**Problem description**
Print the data that follows exactly, leaving nothing out.

Data extracted from a collection
:::::

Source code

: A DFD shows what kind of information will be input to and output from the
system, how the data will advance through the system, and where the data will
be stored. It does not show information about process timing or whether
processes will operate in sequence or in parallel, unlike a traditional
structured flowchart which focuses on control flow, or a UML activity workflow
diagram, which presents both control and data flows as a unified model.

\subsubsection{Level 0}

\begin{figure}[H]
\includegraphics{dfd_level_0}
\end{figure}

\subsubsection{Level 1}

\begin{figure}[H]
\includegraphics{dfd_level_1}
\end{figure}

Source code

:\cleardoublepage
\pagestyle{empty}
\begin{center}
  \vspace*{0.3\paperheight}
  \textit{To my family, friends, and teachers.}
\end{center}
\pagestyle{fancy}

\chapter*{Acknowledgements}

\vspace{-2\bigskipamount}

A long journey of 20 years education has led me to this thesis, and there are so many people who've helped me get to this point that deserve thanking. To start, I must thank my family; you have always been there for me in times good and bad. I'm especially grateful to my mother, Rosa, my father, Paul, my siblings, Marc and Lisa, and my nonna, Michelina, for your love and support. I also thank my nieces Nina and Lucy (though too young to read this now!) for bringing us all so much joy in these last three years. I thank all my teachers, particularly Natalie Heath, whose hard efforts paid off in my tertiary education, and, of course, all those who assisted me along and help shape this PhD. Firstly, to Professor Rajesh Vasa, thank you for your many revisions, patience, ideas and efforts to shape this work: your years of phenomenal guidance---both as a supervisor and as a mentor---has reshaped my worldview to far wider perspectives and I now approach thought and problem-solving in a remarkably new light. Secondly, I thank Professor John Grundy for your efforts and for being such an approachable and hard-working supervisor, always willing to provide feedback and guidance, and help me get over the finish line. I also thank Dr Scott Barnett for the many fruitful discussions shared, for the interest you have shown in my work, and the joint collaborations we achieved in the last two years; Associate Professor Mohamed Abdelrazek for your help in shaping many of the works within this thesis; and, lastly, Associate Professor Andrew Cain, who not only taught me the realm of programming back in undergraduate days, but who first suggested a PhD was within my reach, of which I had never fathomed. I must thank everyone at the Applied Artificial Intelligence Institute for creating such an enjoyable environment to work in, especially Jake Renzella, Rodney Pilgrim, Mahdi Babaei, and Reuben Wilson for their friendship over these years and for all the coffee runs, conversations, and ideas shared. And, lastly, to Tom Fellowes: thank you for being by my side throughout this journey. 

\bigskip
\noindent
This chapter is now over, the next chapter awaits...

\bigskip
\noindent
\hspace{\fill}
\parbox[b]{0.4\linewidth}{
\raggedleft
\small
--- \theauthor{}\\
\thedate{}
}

:::::

**Solution**
Source code

: A DFD shows what kind of information will be input to and output from the
system, how the data will advance through the system, and where the data will
be stored. It does not show information about process timing or whether
processes will operate in sequence or in parallel, unlike a traditional
structured flowchart which focuses on control flow, or a UML activity workflow
diagram, which presents both control and data flows as a unified model.

\subsubsection{Level 0}

\begin{figure}[H]
\includegraphics{dfd_level_0}
\end{figure}

\subsubsection{Level 1}

\begin{figure}[H]
\includegraphics{dfd_level_1}
\end{figure}

Source code

:\cleardoublepage
\pagestyle{empty}
\begin{center}
  \vspace*{0.3\paperheight}
  \textit{To my family, friends, and teachers.}
\end{center}
\pagestyle{fancy}

\chapter*{Acknowledgements}

\vspace{-2\bigskipamount}

A long journey of 20 years education has led me to this thesis, and there are so many people who've helped me get to this point that deserve thanking. To start, I must thank my family; you have always been there for me in times good and bad. I'm especially grateful to my mother, Rosa, my father, Paul, my siblings, Marc and Lisa, and my nonna, Michelina, for your love and support. I also thank my nieces Nina and Lucy (though too young to read this now!) for bringing us all so much joy in these last three years. I thank all my teachers, particularly Natalie Heath, whose hard efforts paid off in my tertiary education, and, of course, all those who assisted me along and help shape this PhD. Firstly, to Professor Rajesh Vasa, thank you for your many revisions, patience, ideas and efforts to shape this work: your years of phenomenal guidance---both as a supervisor and as a mentor---has reshaped my worldview to far wider perspectives and I now approach thought and problem-solving in a remarkably new light. Secondly, I thank Professor John Grundy for your efforts and for being such an approachable and hard-working supervisor, always willing to provide feedback and guidance, and help me get over the finish line. I also thank Dr Scott Barnett for the many fruitful discussions shared, for the interest you have shown in my work, and the joint collaborations we achieved in the last two years; Associate Professor Mohamed Abdelrazek for your help in shaping many of the works within this thesis; and, lastly, Associate Professor Andrew Cain, who not only taught me the realm of programming back in undergraduate days, but who first suggested a PhD was within my reach, of which I had never fathomed. I must thank everyone at the Applied Artificial Intelligence Institute for creating such an enjoyable environment to work in, especially Jake Renzella, Rodney Pilgrim, Mahdi Babaei, and Reuben Wilson for their friendship over these years and for all the coffee runs, conversations, and ideas shared. And, lastly, to Tom Fellowes: thank you for being by my side throughout this journey. 

\bigskip
\noindent
This chapter is now over, the next chapter awaits...

\bigskip
\noindent
\hspace{\fill}
\parbox[b]{0.4\linewidth}{
\raggedleft
\small
--- \theauthor{}\\
\thedate{}
}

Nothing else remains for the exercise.